Dans un arrêt du 20 mai 2026, la première chambre civile de la Cour de cassation rappelle que, dans une procédure d’ordonnance de protection, le juge saisi d’une demande d’audition de mineurs ne peut statuer sur les mesures les concernant sans y répondre. Il doit soit entendre les enfants, lorsque les conditions légales sont réunies, soit motiver expressément son refus.
L’enfant doit-il être entendu dans une procédure d’ordonnance de protection si une demande a été formulée par l’un des parents ?
Une femme saisit le juge aux affaires familiales pour obtenir une ordonnance de protection à l’encontre de son conjoint.
La Cour d’appel de Toulouse avait fait droit à plusieurs demandes, en confiant l’exercice exclusif de l’autorité parentale à la mère, en fixant la résidence des enfants à son domicile, en organisant les droits de visite et d’hébergement du père et en mettant à sa charge une contribution à l’entretien et à l’éducation des enfants.
Le père reprochait à la Cour d’appel d’avoir statué sur ces mesures relatives aux enfants sans les avoir entendus, alors qu’il faisait valoir, dans ses conclusions, que ceux-ci souhaitaient être auditionnés.

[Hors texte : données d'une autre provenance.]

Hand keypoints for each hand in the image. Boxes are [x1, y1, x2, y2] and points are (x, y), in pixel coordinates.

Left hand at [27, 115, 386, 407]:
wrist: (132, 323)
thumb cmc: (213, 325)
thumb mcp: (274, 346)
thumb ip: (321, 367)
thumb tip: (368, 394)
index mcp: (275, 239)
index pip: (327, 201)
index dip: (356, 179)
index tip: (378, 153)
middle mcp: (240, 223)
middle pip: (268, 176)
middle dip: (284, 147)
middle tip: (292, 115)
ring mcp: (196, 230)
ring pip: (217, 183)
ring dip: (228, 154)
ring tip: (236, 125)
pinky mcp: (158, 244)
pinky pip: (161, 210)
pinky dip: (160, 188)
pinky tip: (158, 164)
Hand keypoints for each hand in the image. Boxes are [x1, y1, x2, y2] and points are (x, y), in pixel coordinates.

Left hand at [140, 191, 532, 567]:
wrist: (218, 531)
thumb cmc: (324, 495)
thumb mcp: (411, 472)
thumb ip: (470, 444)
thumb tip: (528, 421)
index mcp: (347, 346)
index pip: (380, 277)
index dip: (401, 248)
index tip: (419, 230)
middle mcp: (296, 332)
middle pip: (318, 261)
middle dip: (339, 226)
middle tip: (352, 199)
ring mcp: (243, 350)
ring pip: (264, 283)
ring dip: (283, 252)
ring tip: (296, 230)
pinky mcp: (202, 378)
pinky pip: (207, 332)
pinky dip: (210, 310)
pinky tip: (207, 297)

La question posée par la Cour de cassation était de savoir si, le mineur capable de discernement doit être entendu, lors d’une demande de l’un de ses parents tendant à la délivrance d’une ordonnance de protection.
La réponse de la Cour de cassation au visa des articles 388-1 du Code civil et 338-4 du Code de procédure civile
Lorsque la demande d’audition émane du mineur lui-même, cette audition est de droit, sauf absence de discernement ou procédure ne le concernant pas.
Lorsque la demande est formée par les parties, le juge peut la refuser, mais seulement s’il estime l’audition inutile à la solution du litige ou contraire à l’intérêt de l’enfant. Dans tous les cas, les motifs du refus doivent être mentionnés dans la décision au fond.
L’apport de la décision : une obligation de motivation renforcée !
L’ordonnance de protection est souvent marquée par l’urgence, la gravité des faits allégués et la nécessité de prévenir un danger. Toutefois, cette urgence ne dispense pas le juge de respecter les garanties procédurales attachées à la place de l’enfant.
La décision ne contraint pas systématiquement le juge à entendre l’enfant lorsque la demande provient d’une partie. En revanche, elle lui impose de choisir clairement : soit il procède à l’audition, soit il explique pourquoi il ne le fait pas. Le silence du juge est donc sanctionné.
Cette solution rappelle utilement que l’intérêt supérieur de l’enfant ne peut être apprécié sans considération pour sa parole, lorsque son âge et son discernement le permettent. Entendre un mineur ne signifie pas lui faire porter le poids de la décision, ni lui demander de choisir entre ses parents. Cela signifie reconnaître qu’il est un sujet de droit, directement concerné par les mesures prises sur sa vie quotidienne.